この研究では、夜に普通に眠れている健康な人たち12人に、カフェインの錠剤を1日に3粒、4日間にわたって服用してもらいました。 ただし、カフェイン(量は400mg。 コーヒー2~3杯分に相当)が実際に含まれているのは、そのうちの1粒だけで、残りの2粒はプラシーボでした。 また、4日間のうちに3粒すべてがプラシーボの日を1日設けました。 カフェインの錠剤を飲むタイミングは、就寝6時間前、就寝3時間前、および就寝直前としました。

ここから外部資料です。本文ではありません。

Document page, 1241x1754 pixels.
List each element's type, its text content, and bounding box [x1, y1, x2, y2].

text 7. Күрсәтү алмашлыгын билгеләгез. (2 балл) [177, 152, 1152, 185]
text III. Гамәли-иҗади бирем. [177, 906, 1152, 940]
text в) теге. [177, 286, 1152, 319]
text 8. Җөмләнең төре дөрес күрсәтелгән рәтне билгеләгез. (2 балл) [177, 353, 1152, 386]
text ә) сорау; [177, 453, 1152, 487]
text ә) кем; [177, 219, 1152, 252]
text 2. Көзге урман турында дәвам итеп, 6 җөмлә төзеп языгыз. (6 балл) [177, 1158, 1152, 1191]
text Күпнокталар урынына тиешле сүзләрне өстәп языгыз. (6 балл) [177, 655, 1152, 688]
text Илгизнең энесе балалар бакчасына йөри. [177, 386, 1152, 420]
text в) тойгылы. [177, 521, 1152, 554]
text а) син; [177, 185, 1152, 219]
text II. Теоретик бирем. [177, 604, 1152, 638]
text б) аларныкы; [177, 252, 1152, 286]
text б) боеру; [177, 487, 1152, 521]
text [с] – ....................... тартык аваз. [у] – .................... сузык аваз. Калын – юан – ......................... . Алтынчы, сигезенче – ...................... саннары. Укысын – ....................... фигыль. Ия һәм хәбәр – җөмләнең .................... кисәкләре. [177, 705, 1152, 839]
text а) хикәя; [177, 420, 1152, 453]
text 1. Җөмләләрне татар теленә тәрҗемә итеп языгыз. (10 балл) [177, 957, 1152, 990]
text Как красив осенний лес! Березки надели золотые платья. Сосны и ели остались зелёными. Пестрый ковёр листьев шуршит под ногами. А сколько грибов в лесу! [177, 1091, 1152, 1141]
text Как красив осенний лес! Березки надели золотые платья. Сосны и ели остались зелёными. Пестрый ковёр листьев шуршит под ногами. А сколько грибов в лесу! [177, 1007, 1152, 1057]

つまり、就寝6時間前にカフェインを摂取した日、就寝3時間前にカフェインを摂取した日、就寝直前にカフェインを摂取した日、そしてカフェインを摂取しなかった日という4通りの場合を4日間で試したというわけです。 それを12人分。
研究グループには、被験者が1日のうちのどの時点で飲んだ錠剤が本物のカフェイン錠であるかが把握できるようになっていたのでしょう。
結果

試験の結果、どのケースでも睡眠に支障がありました。 就寝6時間前にカフェインを摂取した場合にも、被験者たちの夜の睡眠時間が(平均で)1時間以上減っていたのです。

研究者は次のように述べています:
「午後に飲んだコーヒーによって睡眠が妨げられているのには気付きにくいのですが、ぐっすりと眠りたいのであれば午後5時以降にはカフェインを避けるべきでしょう」
米国の睡眠医学の専門家は次のように述べています:

「ほとんどの人は、普段摂取しているカフェインの量をきちんと把握していません。 カフェインは、睡眠状態に入るのと睡眠状態を維持するのとの両方を邪魔します。 そして、カフェインの効果は最大で12時間も継続します。

夜に眠れなくて困っているのであれば、とりあえずカフェインの摂取量を減らしてみましょう。 特に午後あるいは就寝8時間前のカフェイン摂取量に気を付けることです」
別の専門家の話では、朝に飲むコーヒーは夜の睡眠の妨げにはならないと考えられます。